The 2013 Monitoring the Future results indicate that approximately 68 percent of all American 12th graders have consumed alcohol. The lifetime rate for alcohol consumption among 10th graders is roughly 52 percent; nearly 28 percent of all eighth graders have taken a drink. Alcohol consumption rates in all three grades is falling, while drug/medication consumption rates are rising. Increased intake of marijuana and other forms of cannabis largely accounts for the overall rise in drug/medication intake.
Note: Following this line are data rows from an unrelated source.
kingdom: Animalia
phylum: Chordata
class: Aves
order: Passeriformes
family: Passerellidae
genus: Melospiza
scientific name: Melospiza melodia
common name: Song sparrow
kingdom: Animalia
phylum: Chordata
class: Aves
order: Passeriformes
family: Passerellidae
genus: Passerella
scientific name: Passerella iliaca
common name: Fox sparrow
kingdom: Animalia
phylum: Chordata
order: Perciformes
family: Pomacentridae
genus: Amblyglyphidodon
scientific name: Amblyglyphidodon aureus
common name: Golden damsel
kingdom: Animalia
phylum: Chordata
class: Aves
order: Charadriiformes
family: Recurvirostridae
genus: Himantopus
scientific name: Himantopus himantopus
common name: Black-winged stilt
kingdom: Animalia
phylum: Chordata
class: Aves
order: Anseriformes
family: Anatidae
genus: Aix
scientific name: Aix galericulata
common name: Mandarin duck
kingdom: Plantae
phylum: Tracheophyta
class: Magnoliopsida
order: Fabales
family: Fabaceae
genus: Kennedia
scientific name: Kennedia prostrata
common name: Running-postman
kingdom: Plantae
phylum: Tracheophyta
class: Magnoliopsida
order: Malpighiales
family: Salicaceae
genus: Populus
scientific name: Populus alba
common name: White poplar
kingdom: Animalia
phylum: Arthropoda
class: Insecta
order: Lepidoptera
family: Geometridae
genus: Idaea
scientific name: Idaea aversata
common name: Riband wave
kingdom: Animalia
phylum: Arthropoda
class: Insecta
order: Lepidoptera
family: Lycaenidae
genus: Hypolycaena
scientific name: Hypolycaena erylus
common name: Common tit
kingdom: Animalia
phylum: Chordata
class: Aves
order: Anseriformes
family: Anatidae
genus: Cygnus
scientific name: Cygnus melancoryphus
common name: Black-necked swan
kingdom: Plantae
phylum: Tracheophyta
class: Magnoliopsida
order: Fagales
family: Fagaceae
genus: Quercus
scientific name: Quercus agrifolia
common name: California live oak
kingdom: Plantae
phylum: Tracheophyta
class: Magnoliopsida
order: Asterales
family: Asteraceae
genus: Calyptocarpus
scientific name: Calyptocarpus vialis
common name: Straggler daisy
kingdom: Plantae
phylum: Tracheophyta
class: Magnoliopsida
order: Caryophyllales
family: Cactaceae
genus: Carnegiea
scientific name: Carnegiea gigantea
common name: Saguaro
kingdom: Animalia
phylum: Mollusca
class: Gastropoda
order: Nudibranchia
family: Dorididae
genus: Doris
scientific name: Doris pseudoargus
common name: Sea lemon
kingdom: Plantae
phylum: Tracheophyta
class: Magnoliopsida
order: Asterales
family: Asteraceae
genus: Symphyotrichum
Impact of Parental Substance Use
Parental involvement in dysfunctional patterns of substance use can seriously impact the health and well-being of teenagers in several ways. For example, a parent dealing with substance abuse/addiction may fail to provide the type of supervision necessary to protect teenagers from their own tendency toward impulsive and uninformed decision-making. Teens with substance-abusing parents may also feel the need to take on a parenting role themselves in order to make up for a lack of oversight in the household. The stigma associated with abuse/addiction may drive a wedge between the bonds that normally connect parent and child. In addition, a teenager who grows up with a parent with diagnosable substance problems (i.e., substance use disorder) has a statistically higher chance of developing his or her own diagnosable problems at some later point in time.
How Do Parental Influences Affect the Risks?
In the study published in February 2015 in the journal Addictive Behaviors, the RAND researchers used data gathered from a group of 193 teenagers to assess the impact that parental substance use and other parent-related factors have on the chances that a teenager will develop a problematic pattern of substance intake. All of the study participants were enrolled in a California program designed for teens who first encounter the criminal justice system as a result of heavy alcohol consumption and marijuana use. The researchers asked each participant whether he or she consumed alcohol in the month prior to the start of study, whether he or she drank heavily in the month prior to the start of the study and whether he or she used marijuana in the month prior to the start of the study. They also asked each participant to detail patterns of parental substance use and describe the structure of the family unit and the types of values maintained in the family unit.
The researchers concluded that teenagers with a parent or authority figure who consumes marijuana have increased chances of drinking alcohol on any given day, increased chances of drinking in excessive amounts and increased chances of using marijuana. They also concluded that lack of a strong family structure increases the chances that an adolescent will use alcohol in any amount or drink excessively. In addition, the researchers concluded that two factors — living in a two-parent home and living in a family that places the values of the unit above the individual — make it less likely that a teenager who tries alcohol will continue to drink.
The study’s authors note that an increase in family-centered values over time leads to a decline in teen alcohol intake over time. They believe that intervention approaches centered on parent- and family-related issues relevant to each individual may significantly decrease the odds that an adolescent will fall into problematic substance use.